Stored data –
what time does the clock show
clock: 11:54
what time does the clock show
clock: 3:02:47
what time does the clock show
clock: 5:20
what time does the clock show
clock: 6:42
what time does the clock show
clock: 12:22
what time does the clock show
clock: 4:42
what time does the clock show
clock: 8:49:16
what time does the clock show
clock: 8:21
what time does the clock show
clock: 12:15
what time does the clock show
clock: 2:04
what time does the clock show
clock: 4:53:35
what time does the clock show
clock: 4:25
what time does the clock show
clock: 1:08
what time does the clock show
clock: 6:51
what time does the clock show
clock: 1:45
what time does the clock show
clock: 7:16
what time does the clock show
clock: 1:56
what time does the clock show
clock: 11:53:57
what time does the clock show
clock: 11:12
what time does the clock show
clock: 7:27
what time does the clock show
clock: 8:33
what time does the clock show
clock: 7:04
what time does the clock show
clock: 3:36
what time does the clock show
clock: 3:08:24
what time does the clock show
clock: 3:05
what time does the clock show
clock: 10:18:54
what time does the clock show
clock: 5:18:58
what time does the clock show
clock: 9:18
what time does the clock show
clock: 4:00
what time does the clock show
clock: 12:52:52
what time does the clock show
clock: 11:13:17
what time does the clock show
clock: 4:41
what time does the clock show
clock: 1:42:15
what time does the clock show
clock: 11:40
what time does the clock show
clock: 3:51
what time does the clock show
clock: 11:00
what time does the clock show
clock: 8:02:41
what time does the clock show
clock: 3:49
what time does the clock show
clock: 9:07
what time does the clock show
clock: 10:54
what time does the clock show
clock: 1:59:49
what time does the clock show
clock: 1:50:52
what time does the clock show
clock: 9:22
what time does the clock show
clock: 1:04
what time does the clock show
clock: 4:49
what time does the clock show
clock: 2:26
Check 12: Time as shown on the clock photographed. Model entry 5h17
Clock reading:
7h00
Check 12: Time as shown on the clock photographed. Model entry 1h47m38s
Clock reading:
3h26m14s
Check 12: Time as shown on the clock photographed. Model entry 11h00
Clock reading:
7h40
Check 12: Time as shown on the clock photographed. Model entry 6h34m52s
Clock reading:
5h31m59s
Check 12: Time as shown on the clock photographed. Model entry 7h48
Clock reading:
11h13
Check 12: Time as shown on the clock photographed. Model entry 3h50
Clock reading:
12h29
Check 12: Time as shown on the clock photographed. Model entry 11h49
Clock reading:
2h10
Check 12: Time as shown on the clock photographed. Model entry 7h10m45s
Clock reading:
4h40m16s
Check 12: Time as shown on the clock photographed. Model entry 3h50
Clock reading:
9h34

EXERCISE REQUIREMENTS – Return every one of the rows above verbatim, without any alteration.

COMPLETE ANSWER –
what time does the clock show
clock: 11:54
what time does the clock show
clock: 3:02:47
what time does the clock show
clock: 5:20
what time does the clock show
clock: 6:42
what time does the clock show
clock: 12:22
what time does the clock show
clock: 4:42
what time does the clock show
clock: 8:49:16
what time does the clock show
clock: 8:21
what time does the clock show
clock: 12:15
what time does the clock show
clock: 2:04
what time does the clock show
clock: 4:53:35
what time does the clock show
clock: 4:25
what time does the clock show
clock: 1:08
what time does the clock show
clock: 6:51
what time does the clock show
clock: 1:45
what time does the clock show
clock: 7:16
what time does the clock show
clock: 1:56
what time does the clock show
clock: 11:53:57
what time does the clock show
clock: 11:12
what time does the clock show
clock: 7:27
what time does the clock show
clock: 8:33
what time does the clock show
clock: 7:04
what time does the clock show
clock: 3:36
what time does the clock show
clock: 3:08:24
what time does the clock show
clock: 3:05
what time does the clock show
clock: 10:18:54
what time does the clock show
clock: 5:18:58
what time does the clock show
clock: 9:18
what time does the clock show
clock: 4:00
what time does the clock show
clock: 12:52:52
what time does the clock show
clock: 11:13:17
what time does the clock show
clock: 4:41
what time does the clock show
clock: 1:42:15
what time does the clock show
clock: 11:40
what time does the clock show
clock: 3:51
what time does the clock show
clock: 11:00
what time does the clock show
clock: 8:02:41
what time does the clock show
clock: 3:49
what time does the clock show
clock: 9:07
what time does the clock show
clock: 10:54
what time does the clock show
clock: 1:59:49
what time does the clock show
clock: 1:50:52
what time does the clock show
clock: 9:22
what time does the clock show
clock: 1:04
what time does the clock show
clock: 4:49
what time does the clock show
clock: 2:26
Check 12: Time as shown on the clock photographed. Model entry 5h17
Clock reading:
7h00
Check 12: Time as shown on the clock photographed. Model entry 1h47m38s
Clock reading:
3h26m14s
Check 12: Time as shown on the clock photographed. Model entry 11h00
Clock reading:
7h40
Check 12: Time as shown on the clock photographed. Model entry 6h34m52s
Clock reading:
5h31m59s
Check 12: Time as shown on the clock photographed. Model entry 7h48
Clock reading:
11h13
Check 12: Time as shown on the clock photographed. Model entry 3h50
Clock reading:
12h29
Check 12: Time as shown on the clock photographed. Model entry 11h49
Clock reading:
2h10
Check 12: Time as shown on the clock photographed. Model entry 7h10m45s
Clock reading:
4h40m16s
Check 12: Time as shown on the clock photographed. Model entry 3h50
Clock reading:
9h34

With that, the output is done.